Thanks to Phil for such a versatile prompt that resulted in a wide range of different intentions. One poet, however, selected her meaning of choice, and made a beeline straight for the finish line. Please join us in some serious palm slamming to celebrate our winner, *PiP *for her superb winning entry, *The Fiddler*.

In addition to receiving this month's Laureate, PiP also has the coveted honor of selecting our next prompt.



Damn girl, you "played" that piece perfectly. Kudos for an well-deserved and well-earned win, Carole! Excellent work!


----------



## Pelwrath (Jan 25, 2019)

Heck PiP your poem is worth a second congrats.


----------



## clark (Jan 26, 2019)

PiP m'dear--a great little piece and a just victory! CON  :champagne:       GRATULATIONS!​


----------



## PiP (Jan 26, 2019)

Shucks... I feel embarrassed.  thanks guys. The poem was written from the heart based on personal experience.


----------



## Gumby (Jan 26, 2019)

It is a great poem, Carole! 



> The poem was written from the heart based on personal experience.

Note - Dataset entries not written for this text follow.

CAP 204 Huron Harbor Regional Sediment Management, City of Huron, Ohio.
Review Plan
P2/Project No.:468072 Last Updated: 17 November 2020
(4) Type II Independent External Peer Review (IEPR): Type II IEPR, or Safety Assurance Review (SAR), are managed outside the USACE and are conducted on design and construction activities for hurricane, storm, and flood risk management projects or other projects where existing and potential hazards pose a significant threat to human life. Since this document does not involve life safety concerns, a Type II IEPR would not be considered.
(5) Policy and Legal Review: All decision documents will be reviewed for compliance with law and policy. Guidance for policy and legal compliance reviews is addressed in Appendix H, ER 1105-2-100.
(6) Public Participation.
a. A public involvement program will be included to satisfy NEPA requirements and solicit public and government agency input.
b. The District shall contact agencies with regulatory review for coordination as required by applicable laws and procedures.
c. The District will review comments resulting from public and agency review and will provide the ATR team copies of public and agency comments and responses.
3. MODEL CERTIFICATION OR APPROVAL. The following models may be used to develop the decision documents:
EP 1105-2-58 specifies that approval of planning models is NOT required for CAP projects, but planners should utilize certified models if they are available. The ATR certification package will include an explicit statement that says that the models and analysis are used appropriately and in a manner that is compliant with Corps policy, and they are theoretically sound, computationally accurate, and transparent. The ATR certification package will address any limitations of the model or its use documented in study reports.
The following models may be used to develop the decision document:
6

The best ones so often are.


----------



## Firemajic (Jan 27, 2019)

Dear Miss PiP, congratulations on your stunning poem! You used the prompt brilliantly and your closing line is fierce!!


----------



## PiP (Jan 27, 2019)

Fierce like me?


----------



## Firemajic (Jan 27, 2019)

PiP said:


> Fierce like me?




Yeah!! JUST like you....


----------



## apple (Jan 27, 2019)

So good, PIP. Congratulations.


----------



## Phil Istine (Jan 29, 2019)

PiP said:


> Shucks... I feel embarrassed.  thanks guys. The poem was written from the heart based on personal experience.



Yes, I did wonder.
It was a strong poem, an enjoyable read, and a worthy winner.
Well scribed.


----------



## writersblock (Jan 29, 2019)

Very deserving winner. So simple, and concise yet so intense!


----------



## Theglasshouse (Jan 30, 2019)

Pip it reminded me of Joyce 's metaphor on a woman playing a character's heart on a harp. Which is a good thing.


----------